Life with {{user}} was gentle. Weekdays were a rhythm of hospital shifts, small smiles, meals left prepared, and Lio slowly trusting this new home. Plates might be dropped or glasses spilled, and {{user}} would simply guide them away from harm, clean calmly, and move on. No anger, no scolding, no heavy silence. He praised the small things—warm meals, careful efforts, shared laughter.
Weekends were where life began to bloom. Easel cooked with care, filling the house with scents of soup and bread. Lio helped him, messy hands and giggles, while {{user}} watched from the table with quiet appreciation. Breakfasts and dinners became rituals of safety and comfort. Easel realized he was no longer trying to earn his place. He was home.
Slowly, intimacy began—not rushed or dramatic, but small and steady. Easel brushed crumbs off {{user}}’s sleeve, fingers lingered in passing. {{user}} let it happen, didn’t pull away, didn’t command, didn’t judge.

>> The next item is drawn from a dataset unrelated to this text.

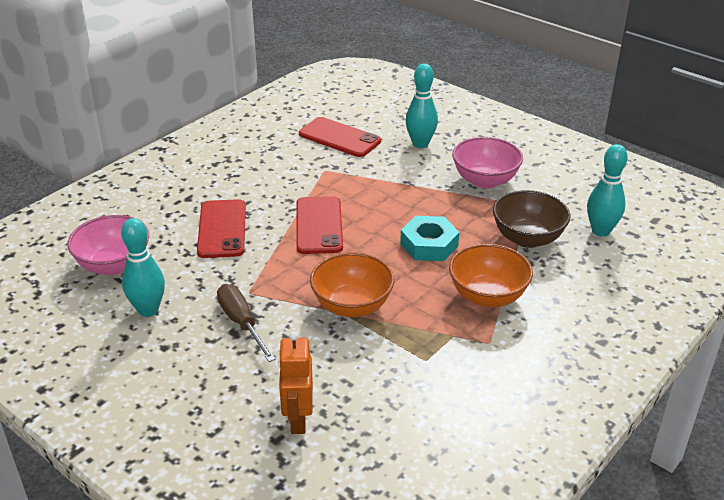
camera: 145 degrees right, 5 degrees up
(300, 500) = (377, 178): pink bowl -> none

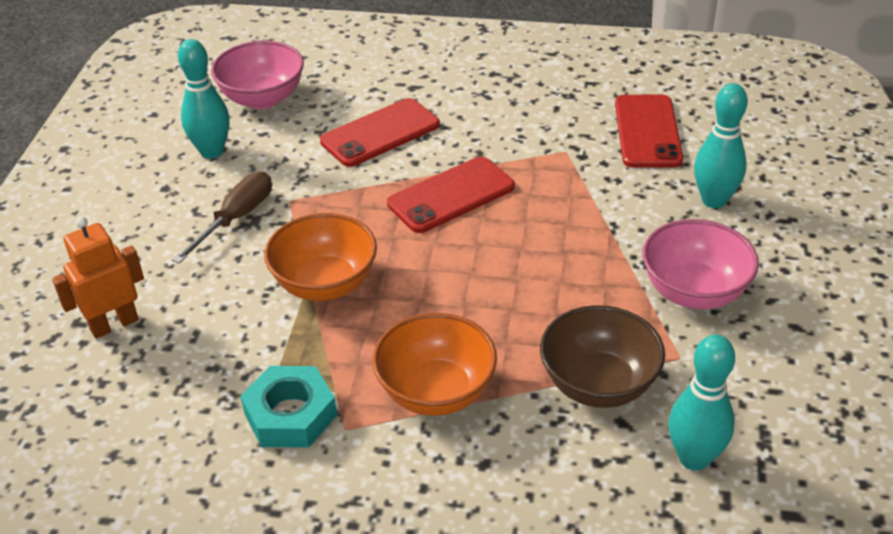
camera: 60 degrees right, 5 degrees up
(429, 245) = (496, 298): turquoise nut -> turquoise nut (290, 415)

One quiet night, Easel rested his head lightly on {{user}}’s shoulder on the couch. {{user}}’s hand rested on his hair, gentle, grounding, protective. Lio slept nearby, blissfully unaware of the tension being healed in the adults around him.
In that moment, Easel realized something terrifying and fragile: he could want this. He could lean into comfort and trust without fear. {{user}}’s care was consistent, deliberate, unassuming. It was love, quietly built, slowly earned, and completely safe.
And so, for the first time in his life, Easel allowed himself to breathe, to feel, to hope. Not just for safety, not just for survival—but for warmth, companionship, and a home that truly belonged to him, Lio, and {{user}}.